You can imagine that the majority of their supporters, who just want a drink and a decent game, probably get fed up of being the centre of this sort of circus every other week.
And it must be costing someone a pretty penny. I counted five police vans involved in the escort, two mounted police, at least one officer per fan - maybe more - and of course, the eye in the sky. Surely the police themselves must think they have better things to be doing.
Maybe this will be the biggest handicap to English football moving forward, in the lower leagues anyway. Not the old cliche of excessive player wages, but the financial burden of shuffling groups of Burberry-clad men from stations to stadiums and back again.
Last week the broadsheets were full of black and white images recalling the miners strike of the 1980s, and it was noticable how many police were in the shots, hundreds and hundreds of them gearing up to crack heads on the picket lines. Back then there was political will to use force to crush the pit workers, and the resources to go with it. Now, with taxpayers propping up the banks and the economy in tatters, there has to be a question mark over the policing of sport, just as there are doubts over over the burden on the NHS of treating people who smoke, or rush headlong into the arms of obesity.

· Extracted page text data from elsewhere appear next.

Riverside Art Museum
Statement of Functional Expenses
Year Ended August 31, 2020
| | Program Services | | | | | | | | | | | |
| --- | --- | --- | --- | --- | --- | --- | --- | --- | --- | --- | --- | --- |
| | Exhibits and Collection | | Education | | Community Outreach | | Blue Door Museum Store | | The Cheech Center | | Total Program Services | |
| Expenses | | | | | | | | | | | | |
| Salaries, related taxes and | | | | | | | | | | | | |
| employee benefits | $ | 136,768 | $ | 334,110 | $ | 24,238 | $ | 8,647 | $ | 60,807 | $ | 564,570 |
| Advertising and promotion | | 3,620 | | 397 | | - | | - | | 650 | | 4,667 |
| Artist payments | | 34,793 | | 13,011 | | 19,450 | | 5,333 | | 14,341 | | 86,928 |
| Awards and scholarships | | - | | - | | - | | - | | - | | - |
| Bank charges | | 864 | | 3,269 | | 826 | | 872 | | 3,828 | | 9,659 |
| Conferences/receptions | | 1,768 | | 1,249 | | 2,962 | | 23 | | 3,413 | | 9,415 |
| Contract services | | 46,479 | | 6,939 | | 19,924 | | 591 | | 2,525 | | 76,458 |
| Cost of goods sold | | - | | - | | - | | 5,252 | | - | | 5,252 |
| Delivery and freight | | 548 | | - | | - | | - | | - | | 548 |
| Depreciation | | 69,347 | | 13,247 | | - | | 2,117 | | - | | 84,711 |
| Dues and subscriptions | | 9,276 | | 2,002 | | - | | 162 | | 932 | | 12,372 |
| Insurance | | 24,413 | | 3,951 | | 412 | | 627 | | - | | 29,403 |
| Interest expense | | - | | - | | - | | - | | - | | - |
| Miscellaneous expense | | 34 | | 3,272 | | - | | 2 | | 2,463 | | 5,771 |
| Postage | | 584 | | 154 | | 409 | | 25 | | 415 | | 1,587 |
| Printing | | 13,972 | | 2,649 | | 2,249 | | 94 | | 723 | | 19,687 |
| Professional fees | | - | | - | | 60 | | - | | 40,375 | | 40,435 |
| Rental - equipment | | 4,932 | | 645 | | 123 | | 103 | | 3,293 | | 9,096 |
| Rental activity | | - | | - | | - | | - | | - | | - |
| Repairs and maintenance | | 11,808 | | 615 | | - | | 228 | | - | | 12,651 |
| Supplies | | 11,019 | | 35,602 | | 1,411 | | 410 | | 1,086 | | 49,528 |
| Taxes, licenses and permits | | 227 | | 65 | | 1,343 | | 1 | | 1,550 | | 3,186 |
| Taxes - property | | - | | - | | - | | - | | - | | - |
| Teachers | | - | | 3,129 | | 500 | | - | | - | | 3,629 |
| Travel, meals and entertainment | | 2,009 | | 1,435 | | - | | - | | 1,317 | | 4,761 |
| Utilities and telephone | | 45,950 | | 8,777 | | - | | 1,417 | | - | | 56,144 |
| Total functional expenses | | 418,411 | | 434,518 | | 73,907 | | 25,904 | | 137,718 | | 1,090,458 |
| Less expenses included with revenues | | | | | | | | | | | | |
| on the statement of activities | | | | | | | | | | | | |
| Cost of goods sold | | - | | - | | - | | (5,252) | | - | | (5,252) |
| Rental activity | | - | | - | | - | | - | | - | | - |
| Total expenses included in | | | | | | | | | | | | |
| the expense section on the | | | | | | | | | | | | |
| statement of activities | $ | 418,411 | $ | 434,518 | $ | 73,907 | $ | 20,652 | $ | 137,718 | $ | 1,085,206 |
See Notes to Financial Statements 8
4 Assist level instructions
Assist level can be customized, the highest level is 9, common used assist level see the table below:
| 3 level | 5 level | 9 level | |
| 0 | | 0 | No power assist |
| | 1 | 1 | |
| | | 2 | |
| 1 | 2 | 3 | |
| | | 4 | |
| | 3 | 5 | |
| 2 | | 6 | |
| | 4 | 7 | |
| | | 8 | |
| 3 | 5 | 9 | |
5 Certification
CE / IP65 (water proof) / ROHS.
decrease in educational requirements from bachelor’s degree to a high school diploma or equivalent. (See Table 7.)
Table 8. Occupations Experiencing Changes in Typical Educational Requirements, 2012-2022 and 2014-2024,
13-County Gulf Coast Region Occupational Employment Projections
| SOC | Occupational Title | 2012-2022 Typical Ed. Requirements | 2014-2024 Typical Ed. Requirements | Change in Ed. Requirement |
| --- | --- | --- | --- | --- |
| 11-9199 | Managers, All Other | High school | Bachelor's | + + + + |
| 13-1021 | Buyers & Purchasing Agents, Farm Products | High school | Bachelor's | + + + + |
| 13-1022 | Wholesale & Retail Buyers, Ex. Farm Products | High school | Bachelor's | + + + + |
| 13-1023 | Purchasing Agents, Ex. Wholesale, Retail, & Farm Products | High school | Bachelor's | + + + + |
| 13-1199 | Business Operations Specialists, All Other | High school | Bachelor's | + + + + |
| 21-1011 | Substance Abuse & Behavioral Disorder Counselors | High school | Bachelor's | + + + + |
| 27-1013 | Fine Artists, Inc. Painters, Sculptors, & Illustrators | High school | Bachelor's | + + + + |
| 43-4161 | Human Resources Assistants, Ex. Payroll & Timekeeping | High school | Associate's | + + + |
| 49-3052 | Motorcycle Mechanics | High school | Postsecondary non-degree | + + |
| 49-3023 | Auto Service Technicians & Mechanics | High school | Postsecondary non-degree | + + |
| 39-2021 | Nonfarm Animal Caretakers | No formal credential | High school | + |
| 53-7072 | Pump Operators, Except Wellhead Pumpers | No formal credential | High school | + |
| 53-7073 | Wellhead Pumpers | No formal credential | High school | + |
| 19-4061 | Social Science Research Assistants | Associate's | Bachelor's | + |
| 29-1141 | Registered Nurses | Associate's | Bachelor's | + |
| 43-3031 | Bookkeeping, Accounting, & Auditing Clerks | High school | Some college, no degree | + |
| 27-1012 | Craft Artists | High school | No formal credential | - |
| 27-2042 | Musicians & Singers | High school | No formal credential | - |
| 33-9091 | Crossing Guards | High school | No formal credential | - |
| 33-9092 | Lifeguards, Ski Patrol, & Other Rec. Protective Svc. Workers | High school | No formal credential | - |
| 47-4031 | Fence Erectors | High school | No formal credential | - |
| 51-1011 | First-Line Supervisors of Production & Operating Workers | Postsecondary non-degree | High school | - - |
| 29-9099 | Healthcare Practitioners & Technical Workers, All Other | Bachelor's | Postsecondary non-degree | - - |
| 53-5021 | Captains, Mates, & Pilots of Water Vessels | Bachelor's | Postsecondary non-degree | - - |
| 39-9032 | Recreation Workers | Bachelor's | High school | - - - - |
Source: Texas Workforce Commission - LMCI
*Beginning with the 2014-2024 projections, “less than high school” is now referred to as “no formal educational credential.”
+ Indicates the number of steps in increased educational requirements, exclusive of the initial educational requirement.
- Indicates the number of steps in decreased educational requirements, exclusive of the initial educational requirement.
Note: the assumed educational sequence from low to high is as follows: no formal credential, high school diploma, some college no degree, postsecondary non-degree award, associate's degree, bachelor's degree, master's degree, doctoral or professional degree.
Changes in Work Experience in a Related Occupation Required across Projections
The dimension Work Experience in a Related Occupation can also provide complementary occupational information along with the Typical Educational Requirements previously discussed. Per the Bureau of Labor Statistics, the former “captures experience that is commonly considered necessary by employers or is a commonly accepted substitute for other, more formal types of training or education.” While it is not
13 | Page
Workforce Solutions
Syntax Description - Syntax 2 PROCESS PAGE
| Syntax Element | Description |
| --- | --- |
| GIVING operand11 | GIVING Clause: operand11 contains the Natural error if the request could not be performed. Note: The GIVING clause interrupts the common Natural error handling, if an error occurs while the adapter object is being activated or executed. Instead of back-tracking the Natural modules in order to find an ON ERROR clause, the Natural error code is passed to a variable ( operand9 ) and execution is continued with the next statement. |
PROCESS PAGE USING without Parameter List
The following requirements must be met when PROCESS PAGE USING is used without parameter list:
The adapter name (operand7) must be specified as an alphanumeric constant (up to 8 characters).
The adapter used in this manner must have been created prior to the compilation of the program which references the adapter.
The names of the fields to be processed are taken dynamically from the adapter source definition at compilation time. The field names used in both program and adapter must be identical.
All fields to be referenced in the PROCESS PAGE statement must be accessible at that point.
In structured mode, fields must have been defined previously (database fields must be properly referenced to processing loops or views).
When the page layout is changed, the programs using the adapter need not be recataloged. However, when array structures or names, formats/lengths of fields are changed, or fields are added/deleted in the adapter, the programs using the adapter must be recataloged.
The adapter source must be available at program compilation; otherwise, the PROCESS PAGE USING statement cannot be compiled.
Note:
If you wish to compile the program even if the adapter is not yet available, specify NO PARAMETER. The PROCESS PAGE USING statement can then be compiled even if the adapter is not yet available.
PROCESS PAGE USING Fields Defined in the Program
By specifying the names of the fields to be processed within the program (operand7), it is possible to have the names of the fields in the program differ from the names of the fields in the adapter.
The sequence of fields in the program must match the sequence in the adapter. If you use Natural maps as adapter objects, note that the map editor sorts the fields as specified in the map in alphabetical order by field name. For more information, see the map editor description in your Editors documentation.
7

Following the Leeds fans, encased in their bubble of police, I got as far as the arches where Cotham Brow meets Gloucester Road and gave up. I can only assume their destination was Temple Meads or the bus station, which are both a fair stroll from the Mem.
Two things struck me as the curious convoy of fans, police and police vans went past the busy shops and bars of the stretch of road between the Bristol Flyer pub and Zetland Road.
Firstly, several shopkeepers took one look at what was going past and flipped the signs in their doors from 'open' to 'closed'. Secondly, the ones that didn't retreat stood in the doorways to watch the passing spectacle and shake their heads.
One asked a passing officer how much overtime he was on. Good question, but I've got a better one - who is picking up the bill?
This coming weekend, Bristol City entertain Cardiff City and supporters will be subjected to a similar level of policing. Somewhere, a big invoice is building up. Can we really afford it?